Vielleicht wird das ein oder andere Tier, das schon einige Tage krank ist, nun nicht mehr erst am Sonntag, wenn gar nichts mehr geht, sondern schon am Freitag dem Tierarzt vorgestellt. Das wäre natürlich ein schöner Nebeneffekt der Verordnung, da diesem Patienten schneller geholfen und unnötiges Leid erspart werden konnte. Andererseits besteht durch die Gebührenerhöhung natürlich auch die Gefahr, dass einzelne akut kranke Tiere, die wirklich unmittelbar behandelt werden sollten, nun nicht zeitnah, also z. B. noch am Wochenende, dem Tierarzt vorgestellt werden, weil die Besitzer die zusätzlichen Kosten scheuen. Das wäre unschön und im Einzelfall vielleicht auch dramatisch. Die Verantwortung für eine solche Entscheidung liegt dann aber immer noch beim Besitzer. Und noch viel dramatischer wäre es sicherlich, wenn mittelfristig die Notfallversorgung aller Tiere gänzlich zusammenbrechen würde, weil auch die letzten Tierkliniken mit 24-Stunden-Bereitschaft aufgeben oder immer mehr Tierarztpraxen die Teilnahme an Ringnotdiensten an den Wochenenden einstellen müssten, weil die Kapazitäten einfach nicht mehr da sind, um dies aufrecht zu erhalten. 

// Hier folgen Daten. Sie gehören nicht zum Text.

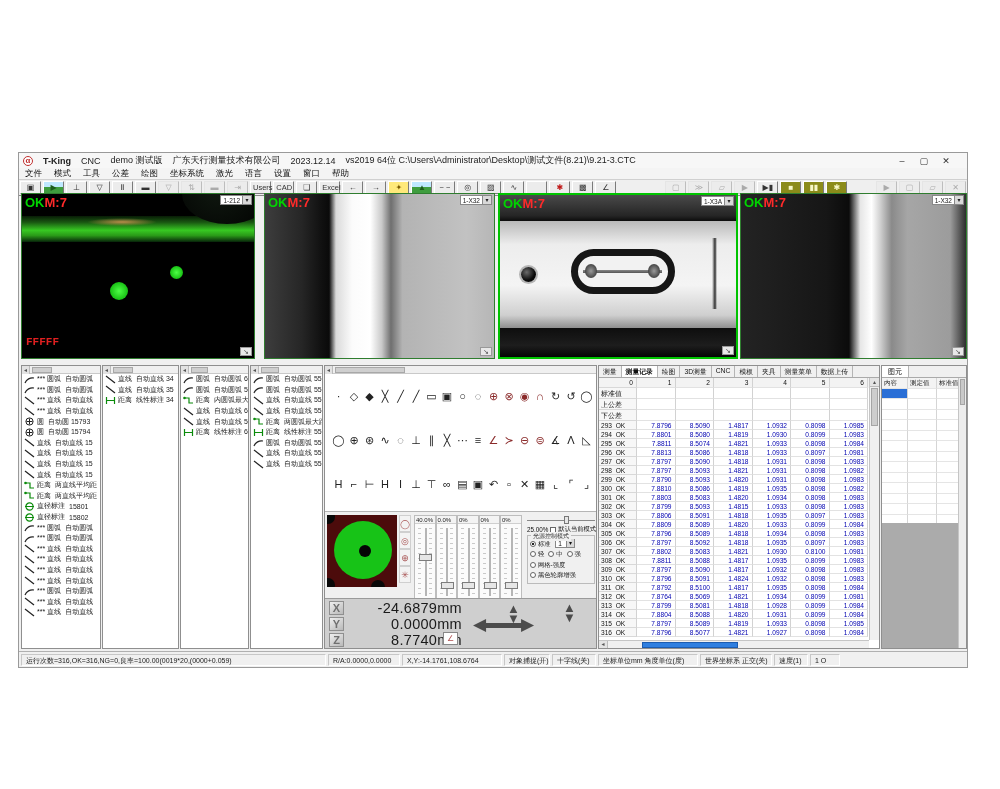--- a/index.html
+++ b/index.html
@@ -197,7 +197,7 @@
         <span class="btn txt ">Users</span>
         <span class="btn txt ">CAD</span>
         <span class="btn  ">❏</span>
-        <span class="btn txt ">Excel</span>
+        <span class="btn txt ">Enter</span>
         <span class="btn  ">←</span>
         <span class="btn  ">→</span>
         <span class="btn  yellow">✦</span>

Glücklicherweise ist es ja auch so, dass die wenigsten Tiere im Laufe ihres Lebens mehrmals im Notdienst zum Tierarzt müssen, und wenn man die höheren Gebühren für eine Notdienstkonsultation z. B. auf ein Hundeleben verteilt, relativiert sich die Summe. Dennoch empfiehlt es sich, rechtzeitig vorzusorgen, beispielsweise indem man eine Krankenversicherung für sein Tier abschließt oder – was schon immer empfehlenswert war – monatlich eine gewisse Summe beiseite legt. Sollte man dennoch einmal zu knapp bei Kasse sein, um die (Notfall-)Behandlung bezahlen zu können, sollte man sich vor dem Tierarztbesuch in der Familie oder im Bekanntenkreis Geld leihen. Insbesondere im Notdienst sind Behandlungen in aller Regel direkt im Anschluss an die tierärztliche Konsultation zu begleichen, da das Risiko, Kapital an Fremde zu verleihen, einfach unsagbar groß ist. Ich denke, diesbezüglich hat jeder im Notdienst engagierte Tierarzt schon unschöne Erfahrungen sammeln dürfen. Ob im Rahmen einer Notfallbehandlung mit einer Krankenversicherung direkt (also ohne Vorkasse durch den Besitzer) abgerechnet werden kann, sollte unbedingt im Vorfeld der Behandlung mit dem behandelnden Tierarzt und ggf. der Versicherung besprochen werden, da dies nicht in allen Fällen möglich ist.